#### [Assigned task]
Beginning at the line that contains "And in xy? The", reproduce the entries below exactly, ending with the line that contains "Picture 1: First". Omit each picture.

#### [Source records]
# # # # #

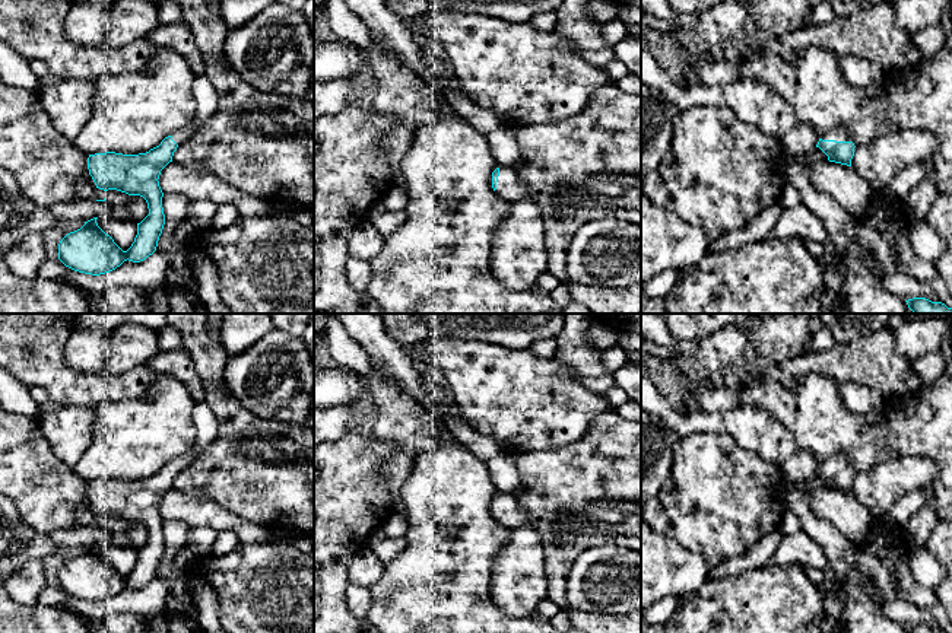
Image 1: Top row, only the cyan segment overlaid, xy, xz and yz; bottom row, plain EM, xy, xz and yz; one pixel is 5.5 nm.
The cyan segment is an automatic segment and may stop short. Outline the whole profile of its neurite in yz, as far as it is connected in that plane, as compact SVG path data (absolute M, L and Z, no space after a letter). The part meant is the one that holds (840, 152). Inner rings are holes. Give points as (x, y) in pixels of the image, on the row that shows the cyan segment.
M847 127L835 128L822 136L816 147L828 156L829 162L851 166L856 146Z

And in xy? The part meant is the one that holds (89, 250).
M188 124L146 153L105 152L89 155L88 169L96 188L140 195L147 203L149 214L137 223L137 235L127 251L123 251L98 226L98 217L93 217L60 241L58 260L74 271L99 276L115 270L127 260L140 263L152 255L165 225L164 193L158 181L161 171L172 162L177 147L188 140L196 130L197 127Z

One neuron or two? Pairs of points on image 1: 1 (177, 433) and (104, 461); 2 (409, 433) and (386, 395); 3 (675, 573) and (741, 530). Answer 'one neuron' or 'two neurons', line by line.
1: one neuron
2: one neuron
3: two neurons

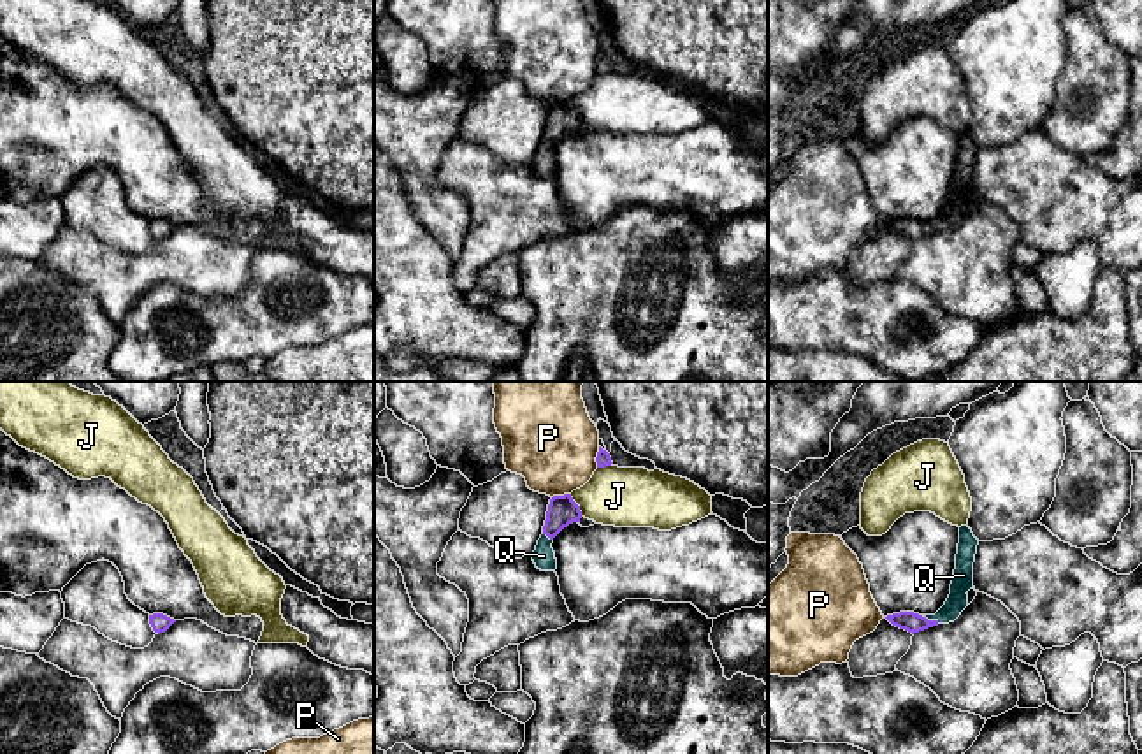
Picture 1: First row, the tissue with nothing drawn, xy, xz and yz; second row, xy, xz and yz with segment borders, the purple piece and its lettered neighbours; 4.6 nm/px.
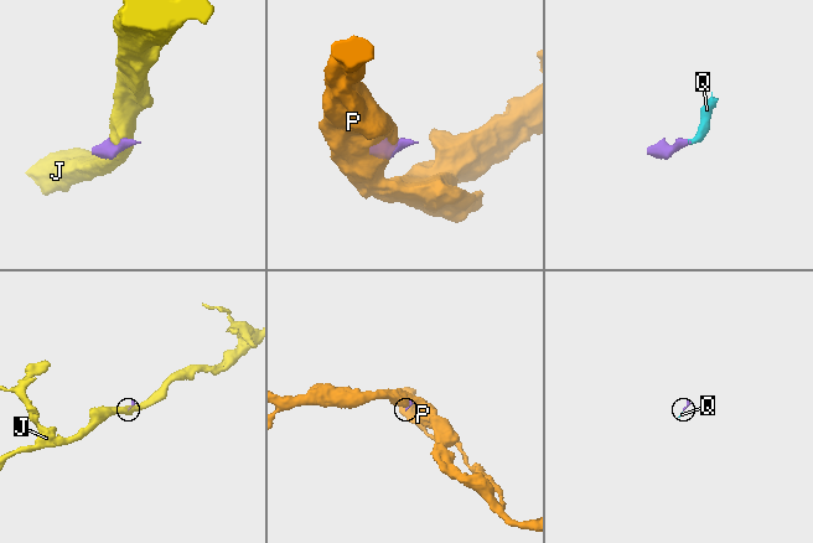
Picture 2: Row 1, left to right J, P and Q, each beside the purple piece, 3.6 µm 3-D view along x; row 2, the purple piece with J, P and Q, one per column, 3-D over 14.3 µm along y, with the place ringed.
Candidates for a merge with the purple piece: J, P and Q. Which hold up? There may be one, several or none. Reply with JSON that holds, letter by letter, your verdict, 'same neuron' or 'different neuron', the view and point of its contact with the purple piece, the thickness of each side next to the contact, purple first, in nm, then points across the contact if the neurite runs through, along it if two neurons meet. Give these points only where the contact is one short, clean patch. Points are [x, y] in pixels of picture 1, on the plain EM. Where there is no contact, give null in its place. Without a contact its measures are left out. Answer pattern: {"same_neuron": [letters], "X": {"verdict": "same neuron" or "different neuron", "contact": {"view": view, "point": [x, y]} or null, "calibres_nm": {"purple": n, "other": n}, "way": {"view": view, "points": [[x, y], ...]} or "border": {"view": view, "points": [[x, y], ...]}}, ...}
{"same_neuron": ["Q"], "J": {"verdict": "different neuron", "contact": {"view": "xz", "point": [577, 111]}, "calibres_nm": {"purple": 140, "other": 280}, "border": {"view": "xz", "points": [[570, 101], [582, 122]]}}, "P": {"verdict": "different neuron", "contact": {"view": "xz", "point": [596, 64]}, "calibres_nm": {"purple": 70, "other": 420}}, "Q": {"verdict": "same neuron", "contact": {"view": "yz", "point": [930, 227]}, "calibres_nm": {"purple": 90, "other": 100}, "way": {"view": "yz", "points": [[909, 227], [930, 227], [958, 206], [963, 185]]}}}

# # # # #

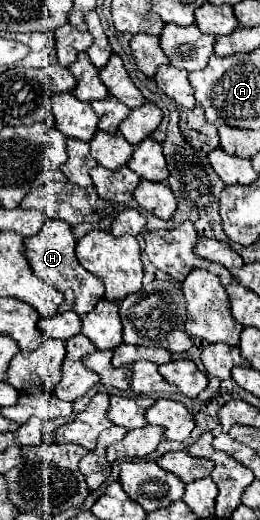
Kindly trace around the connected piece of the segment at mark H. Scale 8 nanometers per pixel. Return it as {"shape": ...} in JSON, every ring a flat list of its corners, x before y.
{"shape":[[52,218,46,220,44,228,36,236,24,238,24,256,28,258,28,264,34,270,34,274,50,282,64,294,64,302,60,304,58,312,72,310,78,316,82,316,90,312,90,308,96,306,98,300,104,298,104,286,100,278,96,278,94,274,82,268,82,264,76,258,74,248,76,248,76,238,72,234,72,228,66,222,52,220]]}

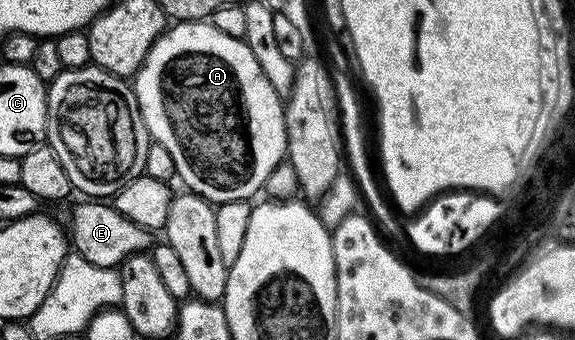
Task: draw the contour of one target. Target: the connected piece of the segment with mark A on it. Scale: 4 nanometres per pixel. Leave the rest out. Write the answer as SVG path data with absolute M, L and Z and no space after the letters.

# # # # #

#### [Solution below]
And in xy? The part meant is the one that holds (89, 250).
M188 124L146 153L105 152L89 155L88 169L96 188L140 195L147 203L149 214L137 223L137 235L127 251L123 251L98 226L98 217L93 217L60 241L58 260L74 271L99 276L115 270L127 260L140 263L152 255L165 225L164 193L158 181L161 171L172 162L177 147L188 140L196 130L197 127Z

One neuron or two? Pairs of points on image 1: 1 (177, 433) and (104, 461); 2 (409, 433) and (386, 395); 3 (675, 573) and (741, 530). Answer 'one neuron' or 'two neurons', line by line.
1: one neuron
2: one neuron
3: two neurons

Picture 1: First row, the tissue with nothing drawn, xy, xz and yz; second row, xy, xz and yz with segment borders, the purple piece and its lettered neighbours; 4.6 nm/px.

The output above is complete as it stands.